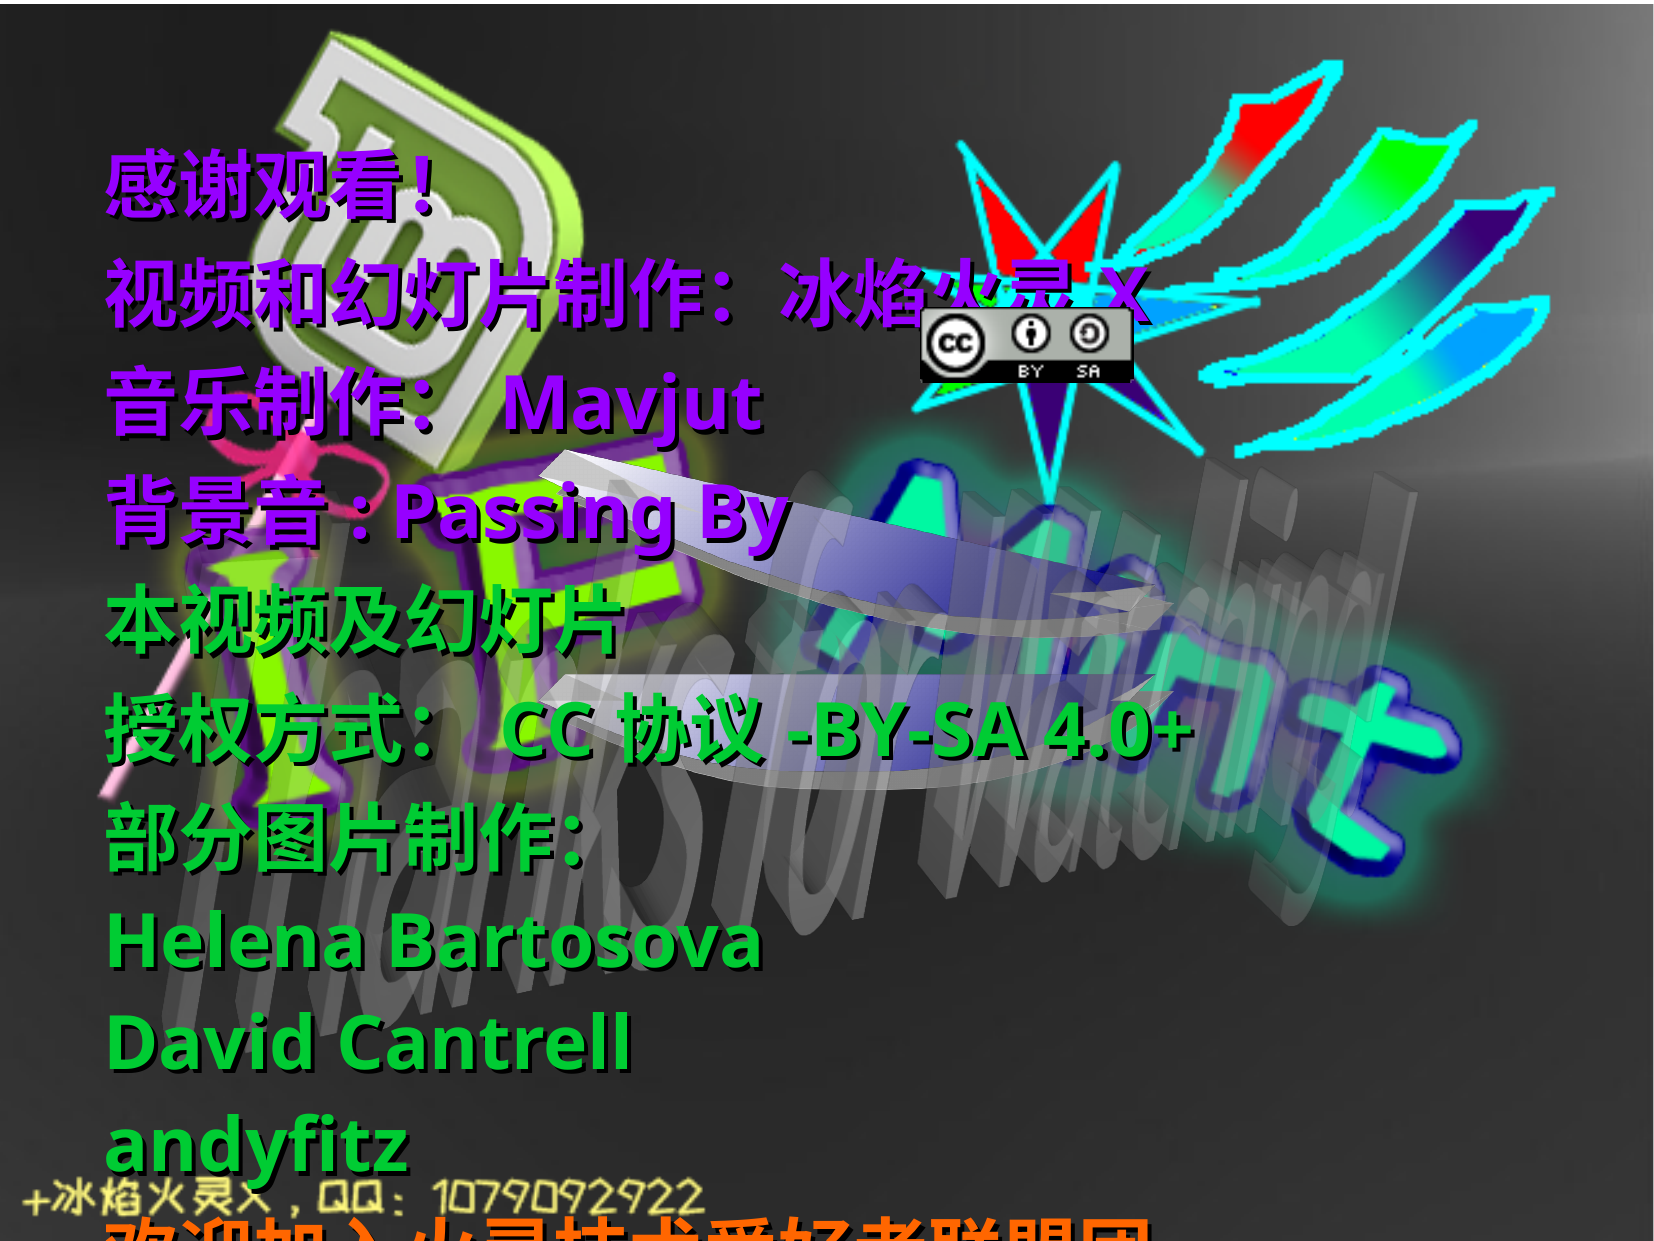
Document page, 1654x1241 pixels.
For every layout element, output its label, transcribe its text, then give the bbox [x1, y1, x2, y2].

picture [0, 4, 1654, 1241]
picture [217, 1231, 224, 1241]
picture [1097, 1232, 1117, 1238]
picture [114, 1237, 125, 1241]
picture [1126, 1232, 1138, 1241]
text_box 感谢观看！ 视频和幻灯片制作：冰焰火灵X 音乐制作：Mavjut 背景音: Passing By 本视频及幻灯片 授权方式：CC协议-BY-SA 4.0+ 部分图片制作： Helena Bartosova David Cantrell andyfitz 欢迎加入火灵技术爱好者联盟团 团队主QQ群：128242181 一起研究各类计算机相关的技术！ [88, 118, 1406, 1108]
picture [675, 1224, 686, 1235]
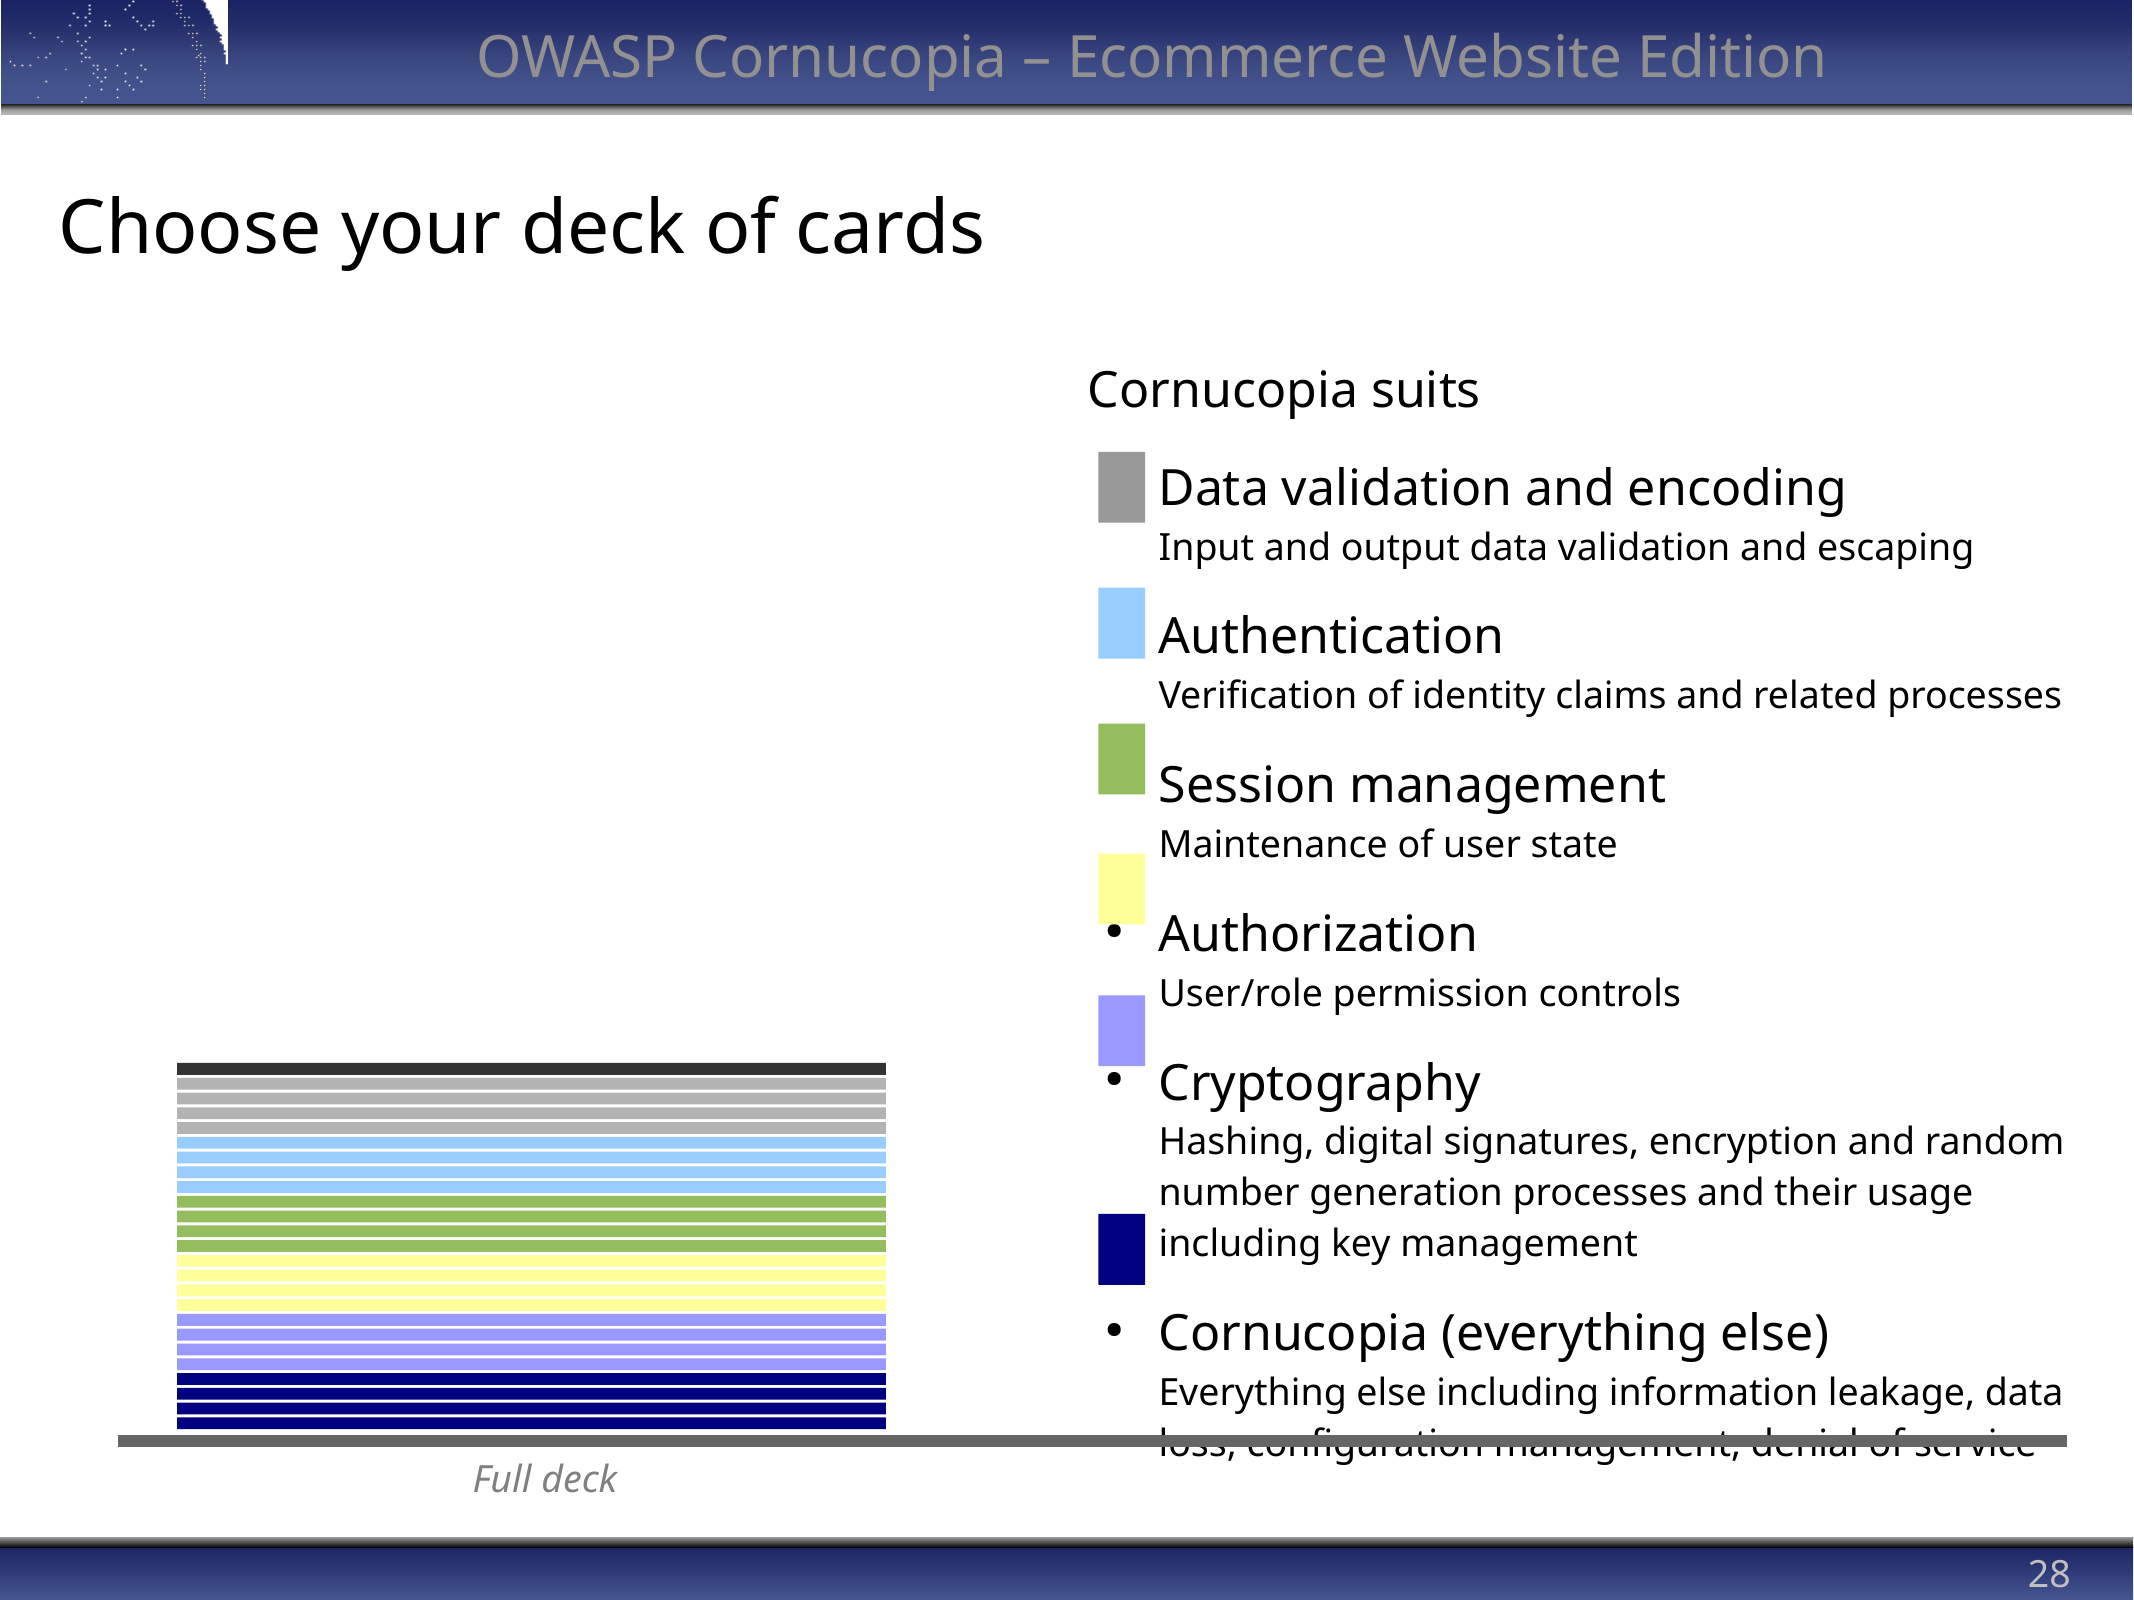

Given task: Reproduce the items above word for word, leaving out the pictures.

Worked solution:
Document page, 1654x1241 pixels.
For every layout element, output its label, transcribe its text, then give the bbox [x1, y1, x2, y2].

picture [0, 4, 1654, 1241]
picture [217, 1231, 224, 1241]
picture [1097, 1232, 1117, 1238]
picture [114, 1237, 125, 1241]
picture [1126, 1232, 1138, 1241]
text_box 感谢观看！ 视频和幻灯片制作：冰焰火灵X 音乐制作：Mavjut 背景音: Passing By 本视频及幻灯片 授权方式：CC协议-BY-SA 4.0+ 部分图片制作： Helena Bartosova David Cantrell andyfitz 欢迎加入火灵技术爱好者联盟团 团队主QQ群：128242181 一起研究各类计算机相关的技术！ [88, 118, 1406, 1108]
picture [675, 1224, 686, 1235]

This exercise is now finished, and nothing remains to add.